A casta, precisamente denominada por Padeiro de Basto, dá vinhos rosados que associam à frescura e forte expressão aromática algum corpo e volume de boca. Vem sendo muito apreciada, principalmente nos EUA, e começa a espalhar-se pela região. Mais de 90% das 20 mil garrafas da Quinta da Raza são para exportação, o que faz com que o vinho esteja esgotado muito antes de ser engarrafado.

Em termos de encepamento, nos 40 hectares da propriedade predominam o Azal e Arinto, seguindo-se o Alvarinho, Trajadura, Vinhão, Padeiro e Avesso. Pedro Teixeira Coelho diz que “primeiro foi necessário avançar com a reestruturação e reconversão para arrumar a vinha por castas” e que agora é tempo de avançar com algumas experiências inovadoras. Há já na adega uma experiência com madeira na casta Avesso, mas o grande projecto passa por uma nova vinha a meia encosta com as cepas mais bem adaptadas à região para criar vinhos com capacidade de envelhecimento, designadamente o Vinhão.
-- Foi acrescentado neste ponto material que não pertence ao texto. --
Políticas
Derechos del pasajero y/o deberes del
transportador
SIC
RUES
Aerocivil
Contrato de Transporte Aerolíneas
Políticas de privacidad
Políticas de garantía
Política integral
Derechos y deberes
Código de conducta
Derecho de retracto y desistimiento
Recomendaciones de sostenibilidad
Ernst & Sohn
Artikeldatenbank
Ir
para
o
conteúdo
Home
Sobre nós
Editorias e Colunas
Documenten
E bastará visitar a Quinta da Raza, no planalto de Celorico, e ver o enquadramento com as serranias do Marão, Alvão e Cabreira, para logo se constatar que nem todos os Vinhos Verdes são de influência atlântica. Há uma grande riqueza e diversidade de castas, mas também territórios e condições diferenciadas capazes de proporcionar os tais “vinhos espectaculares” a que se referia o embaixador do EUA.
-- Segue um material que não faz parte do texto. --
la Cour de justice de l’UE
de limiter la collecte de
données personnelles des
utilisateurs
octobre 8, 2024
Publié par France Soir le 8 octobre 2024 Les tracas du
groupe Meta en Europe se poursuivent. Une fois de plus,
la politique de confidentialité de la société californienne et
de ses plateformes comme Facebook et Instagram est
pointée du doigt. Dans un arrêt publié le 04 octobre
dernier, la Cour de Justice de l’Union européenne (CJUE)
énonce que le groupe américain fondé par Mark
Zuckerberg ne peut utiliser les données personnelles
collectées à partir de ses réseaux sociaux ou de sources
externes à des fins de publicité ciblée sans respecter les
O mercado internacional já o reconhece. E mesmo internamente, apesar da falta de notoriedade e um certo alheamento da crítica, o consumo de Verdes está em segundo lugar, atrás do Alentejo, mas lidera com larga vantagem no capítulo dos brancos.

Há sangue novo que puxa pela região, mas há, sobretudo, um trabalho de reconversão de métodos e mentalidades, a par da forte promoção externa, que tem vindo a ser eficazmente desenvolvido pela CVRVV, liderada por Manuel Pinheiro. E o sucesso é tal que a região não tem praticamente stock de vinhos e tem já dificuldade em responder às solicitações do mercado. Para resolver a escassez há já quem pense em reconverter campos de milho dos produtores de leite, cujo mercado está em recessão, para aumentar a produção. Perspectiva-se, assim, a substituição do leite pelo Vinho Verde.